Reranking gives you a score for similarity between a query and multiple documents. Use it in conjunction with a VectorDB+Embeddings, or as standalone for small amount of documents. Please select a model from HuggingFace that can be loaded with AutoModelForSequenceClassification & has exactly one class for classification. E.g. "BAAI/bge-reranker-base". Further models are usually listed as rerank models on HuggingFace https://huggingface.co/models?pipeline_tag=text-classification&sort=trending&search=rerank.

import asyncio
from infinity_emb import AsyncEmbeddingEngine, EngineArgs

# Define your query and documents
query = "What is the python package infinity_emb?"
docs = [
    "This document is unrelated to the python package infinity_emb.", 
    "Paris is in France!",
    "infinity_emb is a package for generating sentence embeddings."
]

# Configure the reranking engine
engine_args = EngineArgs(model_name_or_path="BAAI/bge-reranker-base", engine="torch")
engine = AsyncEmbeddingEngine.from_args(engine_args)

async def main(): 
    async with engine:
        ranking, usage = await engine.rerank(query=query, docs=docs)
        # Display ranked documents
        print(list(zip(ranking, docs)))
asyncio.run(main())

You can launch the

infinity_emb --model-name-or-path BAAI/bge-reranker-base

Text Classification (Beta)

Use text classification with Infinity's classify feature, which allows for sentiment analysis, emotion detection, and more classification tasks.
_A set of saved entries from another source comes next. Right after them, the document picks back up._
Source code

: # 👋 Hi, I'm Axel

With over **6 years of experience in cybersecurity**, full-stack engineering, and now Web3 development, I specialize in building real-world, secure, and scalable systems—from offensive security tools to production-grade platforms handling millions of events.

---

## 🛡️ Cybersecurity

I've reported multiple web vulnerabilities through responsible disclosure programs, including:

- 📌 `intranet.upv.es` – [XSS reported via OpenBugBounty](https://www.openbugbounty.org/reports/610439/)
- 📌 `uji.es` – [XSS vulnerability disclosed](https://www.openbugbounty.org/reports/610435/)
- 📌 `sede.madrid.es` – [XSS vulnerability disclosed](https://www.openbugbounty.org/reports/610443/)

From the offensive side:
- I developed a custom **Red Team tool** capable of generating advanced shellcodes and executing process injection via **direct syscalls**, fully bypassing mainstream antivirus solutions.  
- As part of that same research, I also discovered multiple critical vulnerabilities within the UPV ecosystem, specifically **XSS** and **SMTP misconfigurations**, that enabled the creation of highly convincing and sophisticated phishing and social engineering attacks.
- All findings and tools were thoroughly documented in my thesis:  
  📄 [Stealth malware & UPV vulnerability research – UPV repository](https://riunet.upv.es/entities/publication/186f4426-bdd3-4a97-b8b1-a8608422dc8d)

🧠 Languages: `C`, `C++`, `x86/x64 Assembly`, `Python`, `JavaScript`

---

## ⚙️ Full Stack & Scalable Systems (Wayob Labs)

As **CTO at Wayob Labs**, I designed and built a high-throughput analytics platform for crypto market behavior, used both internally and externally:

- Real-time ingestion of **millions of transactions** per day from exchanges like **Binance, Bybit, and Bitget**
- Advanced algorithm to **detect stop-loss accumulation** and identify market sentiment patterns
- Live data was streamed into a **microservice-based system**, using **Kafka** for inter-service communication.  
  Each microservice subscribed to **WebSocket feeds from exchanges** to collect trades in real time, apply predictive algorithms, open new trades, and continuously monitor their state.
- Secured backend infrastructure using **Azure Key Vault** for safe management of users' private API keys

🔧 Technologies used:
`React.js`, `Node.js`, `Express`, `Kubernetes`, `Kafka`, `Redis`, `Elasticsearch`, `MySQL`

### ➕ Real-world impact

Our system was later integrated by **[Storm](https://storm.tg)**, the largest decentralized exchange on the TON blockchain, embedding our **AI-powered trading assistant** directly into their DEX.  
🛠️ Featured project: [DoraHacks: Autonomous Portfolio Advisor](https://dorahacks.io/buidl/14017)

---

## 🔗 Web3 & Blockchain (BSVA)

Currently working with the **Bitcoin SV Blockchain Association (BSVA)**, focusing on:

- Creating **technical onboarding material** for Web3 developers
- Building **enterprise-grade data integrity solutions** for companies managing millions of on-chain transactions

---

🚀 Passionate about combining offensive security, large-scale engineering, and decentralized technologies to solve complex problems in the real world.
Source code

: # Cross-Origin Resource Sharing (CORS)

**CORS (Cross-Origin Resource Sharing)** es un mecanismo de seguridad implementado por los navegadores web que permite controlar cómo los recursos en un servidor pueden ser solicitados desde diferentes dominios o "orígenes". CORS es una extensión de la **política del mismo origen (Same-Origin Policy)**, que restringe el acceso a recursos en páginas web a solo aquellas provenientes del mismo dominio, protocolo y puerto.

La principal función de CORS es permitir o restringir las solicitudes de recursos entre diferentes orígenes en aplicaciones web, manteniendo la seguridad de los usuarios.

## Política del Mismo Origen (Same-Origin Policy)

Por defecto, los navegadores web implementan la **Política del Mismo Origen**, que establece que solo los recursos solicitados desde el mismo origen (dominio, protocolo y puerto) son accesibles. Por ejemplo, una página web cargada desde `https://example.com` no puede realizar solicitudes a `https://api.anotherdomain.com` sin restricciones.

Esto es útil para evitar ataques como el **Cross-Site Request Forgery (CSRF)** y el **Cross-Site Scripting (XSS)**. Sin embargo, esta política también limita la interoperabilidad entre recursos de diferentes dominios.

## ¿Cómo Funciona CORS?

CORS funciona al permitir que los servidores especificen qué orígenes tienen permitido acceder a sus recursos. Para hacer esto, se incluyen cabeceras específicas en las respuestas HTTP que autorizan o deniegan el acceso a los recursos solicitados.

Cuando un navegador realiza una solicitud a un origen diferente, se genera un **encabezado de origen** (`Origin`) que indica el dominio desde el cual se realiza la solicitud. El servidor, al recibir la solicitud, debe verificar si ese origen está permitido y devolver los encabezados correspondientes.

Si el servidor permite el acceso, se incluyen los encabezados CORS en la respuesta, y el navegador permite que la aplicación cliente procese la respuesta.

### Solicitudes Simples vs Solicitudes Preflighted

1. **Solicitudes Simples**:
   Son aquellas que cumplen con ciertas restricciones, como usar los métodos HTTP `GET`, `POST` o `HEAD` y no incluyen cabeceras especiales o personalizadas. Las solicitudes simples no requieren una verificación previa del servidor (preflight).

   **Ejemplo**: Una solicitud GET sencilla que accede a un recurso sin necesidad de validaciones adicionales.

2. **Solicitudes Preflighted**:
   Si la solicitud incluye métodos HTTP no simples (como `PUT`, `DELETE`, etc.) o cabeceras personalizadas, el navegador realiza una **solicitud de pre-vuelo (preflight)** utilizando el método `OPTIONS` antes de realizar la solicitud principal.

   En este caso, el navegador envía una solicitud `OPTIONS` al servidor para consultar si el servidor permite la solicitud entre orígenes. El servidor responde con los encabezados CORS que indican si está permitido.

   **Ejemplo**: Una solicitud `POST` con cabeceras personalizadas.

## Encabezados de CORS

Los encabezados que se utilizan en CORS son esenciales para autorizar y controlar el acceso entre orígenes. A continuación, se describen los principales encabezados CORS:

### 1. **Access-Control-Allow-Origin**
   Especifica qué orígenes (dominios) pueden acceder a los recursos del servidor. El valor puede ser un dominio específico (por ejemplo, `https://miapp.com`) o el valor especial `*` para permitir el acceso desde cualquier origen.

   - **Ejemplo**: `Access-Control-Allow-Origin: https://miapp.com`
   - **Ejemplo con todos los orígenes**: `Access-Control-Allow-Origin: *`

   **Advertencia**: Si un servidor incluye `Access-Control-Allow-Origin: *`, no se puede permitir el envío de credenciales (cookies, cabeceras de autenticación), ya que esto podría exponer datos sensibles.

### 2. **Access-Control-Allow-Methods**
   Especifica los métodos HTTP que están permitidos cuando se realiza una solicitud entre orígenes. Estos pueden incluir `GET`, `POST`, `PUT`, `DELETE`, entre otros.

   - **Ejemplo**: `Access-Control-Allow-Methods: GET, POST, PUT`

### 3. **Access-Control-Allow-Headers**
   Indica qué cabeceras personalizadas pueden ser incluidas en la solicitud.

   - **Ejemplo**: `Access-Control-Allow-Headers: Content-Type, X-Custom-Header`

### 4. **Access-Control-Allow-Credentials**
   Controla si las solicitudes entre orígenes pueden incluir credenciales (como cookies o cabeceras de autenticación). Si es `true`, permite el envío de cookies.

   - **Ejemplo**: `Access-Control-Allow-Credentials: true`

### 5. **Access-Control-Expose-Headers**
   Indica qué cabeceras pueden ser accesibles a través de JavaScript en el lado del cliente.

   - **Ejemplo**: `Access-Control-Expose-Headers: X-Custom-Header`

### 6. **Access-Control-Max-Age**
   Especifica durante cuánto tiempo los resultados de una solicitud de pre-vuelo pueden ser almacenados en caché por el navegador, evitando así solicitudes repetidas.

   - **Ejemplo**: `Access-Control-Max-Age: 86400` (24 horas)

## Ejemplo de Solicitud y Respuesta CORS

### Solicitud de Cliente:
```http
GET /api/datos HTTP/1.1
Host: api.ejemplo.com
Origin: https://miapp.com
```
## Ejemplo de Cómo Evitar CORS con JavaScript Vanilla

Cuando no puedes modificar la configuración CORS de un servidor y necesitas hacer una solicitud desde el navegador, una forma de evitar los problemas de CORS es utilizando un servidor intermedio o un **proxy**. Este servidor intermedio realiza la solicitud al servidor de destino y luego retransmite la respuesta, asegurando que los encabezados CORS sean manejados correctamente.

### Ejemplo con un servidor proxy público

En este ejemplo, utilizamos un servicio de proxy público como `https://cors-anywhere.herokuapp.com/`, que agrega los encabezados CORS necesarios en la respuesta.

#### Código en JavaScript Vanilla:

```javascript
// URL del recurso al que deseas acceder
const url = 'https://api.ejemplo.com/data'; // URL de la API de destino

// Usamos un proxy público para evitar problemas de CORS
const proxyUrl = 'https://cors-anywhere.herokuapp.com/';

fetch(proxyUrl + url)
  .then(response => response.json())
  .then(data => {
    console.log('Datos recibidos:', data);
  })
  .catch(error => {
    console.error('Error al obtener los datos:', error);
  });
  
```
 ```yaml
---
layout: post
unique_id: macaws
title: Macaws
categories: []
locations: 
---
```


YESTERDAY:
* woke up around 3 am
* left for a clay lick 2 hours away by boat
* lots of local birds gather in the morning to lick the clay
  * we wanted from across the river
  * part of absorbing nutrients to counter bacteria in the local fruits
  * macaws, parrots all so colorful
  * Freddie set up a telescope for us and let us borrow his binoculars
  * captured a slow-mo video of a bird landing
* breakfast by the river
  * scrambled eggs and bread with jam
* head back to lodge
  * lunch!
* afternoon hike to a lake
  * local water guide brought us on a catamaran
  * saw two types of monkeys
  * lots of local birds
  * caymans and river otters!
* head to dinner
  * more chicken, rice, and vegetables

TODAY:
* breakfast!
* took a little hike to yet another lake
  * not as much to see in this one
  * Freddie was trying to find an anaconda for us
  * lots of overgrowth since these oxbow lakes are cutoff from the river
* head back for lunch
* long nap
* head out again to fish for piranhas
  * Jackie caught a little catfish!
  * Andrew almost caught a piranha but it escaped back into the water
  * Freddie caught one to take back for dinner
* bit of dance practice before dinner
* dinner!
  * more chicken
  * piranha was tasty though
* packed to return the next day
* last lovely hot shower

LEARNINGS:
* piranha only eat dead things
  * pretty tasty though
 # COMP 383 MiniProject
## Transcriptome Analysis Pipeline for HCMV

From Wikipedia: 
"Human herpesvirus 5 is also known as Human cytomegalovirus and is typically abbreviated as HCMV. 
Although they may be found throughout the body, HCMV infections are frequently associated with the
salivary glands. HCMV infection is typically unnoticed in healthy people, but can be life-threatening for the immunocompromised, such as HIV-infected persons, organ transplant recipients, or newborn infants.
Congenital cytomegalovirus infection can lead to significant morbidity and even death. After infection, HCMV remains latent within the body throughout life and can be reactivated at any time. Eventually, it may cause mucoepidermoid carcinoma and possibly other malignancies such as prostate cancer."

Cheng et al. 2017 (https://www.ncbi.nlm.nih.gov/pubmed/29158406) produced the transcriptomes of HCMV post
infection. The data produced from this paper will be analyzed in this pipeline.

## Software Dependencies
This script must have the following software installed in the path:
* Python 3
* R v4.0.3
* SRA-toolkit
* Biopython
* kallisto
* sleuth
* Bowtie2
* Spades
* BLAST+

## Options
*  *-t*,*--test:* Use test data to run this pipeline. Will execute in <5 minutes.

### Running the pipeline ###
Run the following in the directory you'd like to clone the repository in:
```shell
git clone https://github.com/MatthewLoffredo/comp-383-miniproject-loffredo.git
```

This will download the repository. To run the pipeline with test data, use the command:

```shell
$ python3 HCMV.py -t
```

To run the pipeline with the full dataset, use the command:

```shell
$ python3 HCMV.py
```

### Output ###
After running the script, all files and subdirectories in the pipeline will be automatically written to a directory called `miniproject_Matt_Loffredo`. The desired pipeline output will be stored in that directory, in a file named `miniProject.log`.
Note: PR's to speed this section up are welcome. Currently the backend uses huggingface pipelines + dynamic batching. On top of that, a ~40% speedup should be possible.

import asyncio
from infinity_emb import AsyncEmbeddingEngine, EngineArgs

sentences = ["This is awesome.", "I am bored."]
engine_args = EngineArgs(model_name_or_path = "SamLowe/roberta-base-go_emotions", 
    engine="torch", model_warmup=True)
engine = AsyncEmbeddingEngine.from_args(engine_args)
async def main(): 
    async with engine:
        predictions, usage = await engine.classify(sentences=sentences)
        return predictions, usage
asyncio.run(main())

Running via CLI requires a new FastAPI schema and server integration - PR's are also welcome there.